Başlıca esin kaynakları, “Avrupa İnsan Hakları Sözleşmesi, üye devletlerin ortak anayasal gelenekleri, Avrupa Sosyal Şartı, AB Temel Sosyal İşçi Hakları Şartı, Avrupa Konseyi’nin, BM(Birleşmiş Milletler)’in ve Uluslararası Çalışma Örgütü’nün çeşitli sözleşmeleri, AİHM(Avrupa İnsan Hakları Mahkemesi) ve ATAD içtihatları” (Türkmen, 2003:154) olduğundan ve kurucudan çok deklare edici kabul edilen(Döner, 2003:128) ve radikal nitelikte yeni haklar içermemekle birlikte ulusal ve uluslararası belgelerde mevcut olan hükümleri bir araya toplayan(Türkmen, 2003:154) Şart, temel hakları bu şekilde bir katalog haline getirerek vatandaşlar açısından şeffaflık ve yasal güvenlik sağlamıştır(Döner, 2003:128).

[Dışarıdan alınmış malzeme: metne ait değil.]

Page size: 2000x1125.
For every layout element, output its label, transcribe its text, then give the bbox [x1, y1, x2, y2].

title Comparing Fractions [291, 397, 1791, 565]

Temel Haklar Şartı, yaptığı düzenlemelerle, öncelikle ekonomik bütünleşmeden siyasal bütünleşmeye geçiş sürecinde demokratik Avrupa toplumlarının ortak değerlerini deklare ederek Birliğin siyasi ve etik meşruiyetini kanıtlamış(Türkmen, 2003:153),

temel haklar konusundaki karışıklıkları bitirerek(Döner, 2003:128) Avrupa Birliği içerisinde korunmasına adli bir güvence oluşturmuş(Türkmen, 2003:153), ATAD’ın içtihat yetkisinin sınırlarını net bir şekilde tespit ederek(Döner, 2003:128) günümüze kadar sadece içtihadi bakımdan gelişmiş olan sistemin yerine “normatif bir referans” (Türkmen, 2003:153) oluşturmuş ve Avrupa Birliği’nin üye ülkeleri ile aday ülkeleri arasında azınlık hakları konusunda ikilik uyguladığı iddialarını ortadan kaldırabilecek bir atılım yapmıştır(Duvan, 2004:198).

Özetle, Avrupa Birliği Temel Haklar Şartı, Birlik vatandaşlarının temel haklarını ve Birliğin vatandaşlarına yönelik sorumluluklarını düzenlemiştir(Duvan, 2004:197).